I get the mentality that some people just aren't going to improve significantly, and that maybe these people should be taught differently. But I think that approach is fundamentally flawed and hugely unfair to those students. If they are denied the strategies that they would need to develop a sophisticated understanding of this test because they are judged to be unlikely to do well, then they are denied even the opportunity to excel.
This is what I love so much about 7Sage. It is a holistic approach that teaches not "how to score high on the LSAT," but rather the underlying skills which are required to do so.
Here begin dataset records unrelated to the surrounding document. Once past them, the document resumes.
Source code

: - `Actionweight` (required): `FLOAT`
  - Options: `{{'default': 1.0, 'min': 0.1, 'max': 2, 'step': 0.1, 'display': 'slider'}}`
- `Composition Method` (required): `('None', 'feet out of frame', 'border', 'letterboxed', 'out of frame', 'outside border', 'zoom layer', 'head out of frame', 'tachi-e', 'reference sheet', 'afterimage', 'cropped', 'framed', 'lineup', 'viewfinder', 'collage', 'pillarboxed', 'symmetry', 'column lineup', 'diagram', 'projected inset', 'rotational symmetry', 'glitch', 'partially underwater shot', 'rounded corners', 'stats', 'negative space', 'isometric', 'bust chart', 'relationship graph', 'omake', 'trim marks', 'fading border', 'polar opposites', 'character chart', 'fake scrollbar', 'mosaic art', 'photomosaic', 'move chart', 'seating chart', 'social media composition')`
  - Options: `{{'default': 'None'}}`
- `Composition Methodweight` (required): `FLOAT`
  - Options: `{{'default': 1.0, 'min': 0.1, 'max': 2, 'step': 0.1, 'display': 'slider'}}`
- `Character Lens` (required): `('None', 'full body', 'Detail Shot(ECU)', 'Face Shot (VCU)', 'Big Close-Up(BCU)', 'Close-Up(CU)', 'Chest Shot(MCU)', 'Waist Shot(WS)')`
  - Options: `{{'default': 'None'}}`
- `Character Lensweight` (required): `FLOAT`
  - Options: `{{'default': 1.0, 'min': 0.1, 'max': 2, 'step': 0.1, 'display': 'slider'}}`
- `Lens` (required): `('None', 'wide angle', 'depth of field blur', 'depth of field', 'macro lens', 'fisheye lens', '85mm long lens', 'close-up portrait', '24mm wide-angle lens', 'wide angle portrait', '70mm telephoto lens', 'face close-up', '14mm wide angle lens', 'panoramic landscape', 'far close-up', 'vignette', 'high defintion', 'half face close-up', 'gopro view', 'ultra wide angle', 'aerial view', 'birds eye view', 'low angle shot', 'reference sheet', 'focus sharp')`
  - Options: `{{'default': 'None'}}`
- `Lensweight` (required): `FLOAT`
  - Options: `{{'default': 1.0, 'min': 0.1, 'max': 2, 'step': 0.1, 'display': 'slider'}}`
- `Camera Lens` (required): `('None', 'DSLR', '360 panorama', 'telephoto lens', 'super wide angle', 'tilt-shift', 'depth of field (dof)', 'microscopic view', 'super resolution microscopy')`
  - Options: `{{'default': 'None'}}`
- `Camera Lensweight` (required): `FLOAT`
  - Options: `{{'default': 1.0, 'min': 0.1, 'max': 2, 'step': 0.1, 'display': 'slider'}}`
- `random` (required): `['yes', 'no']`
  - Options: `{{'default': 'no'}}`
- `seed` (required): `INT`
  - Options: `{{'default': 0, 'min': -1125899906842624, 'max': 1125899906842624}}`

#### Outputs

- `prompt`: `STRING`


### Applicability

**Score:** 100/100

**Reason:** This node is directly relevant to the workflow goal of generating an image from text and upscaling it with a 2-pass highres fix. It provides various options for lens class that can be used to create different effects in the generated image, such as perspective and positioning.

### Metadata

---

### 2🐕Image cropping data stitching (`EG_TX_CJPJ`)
I just think that's the only way to go.
That said... Quinnxzhang, what do you perceive to be the conclusion in PT9.S2.Q20? I think it is "A university should not be entitled to patent the inventions of its faculty members." Do you disagree with that? If so, what do you perceive as the conclusion, and why?
Edit: Nevermind, I reread your OP. I misread you to be asking for questions that use "should" in a premise, instead of questions that use "should" in a premise and not the conclusion. Nevertheless, I stand by the rest of my comments.
As @can't_get_right noted earlier, these empirical observations are NOT logical rules. The fact that the LSAT writers tend to do the same things over and over is NOT proof that they will always do the same in the future.
That said... I'd like somebody to do a little more digging and come up with an actual counterexample. There are a lot of published tests out there...
I suspect there are more counterexamples, as it took me ~10-15 minutes to find that one. I still think this heuristic is a very bad one.
"Normative" is a better term than "moral" for this purpose. It expresses what I wanted to say much better than "moral" does, which has a lot of unnecessary connotations.
In light of the general feedback and specific counterexamples, I'm deleting the "should" principle.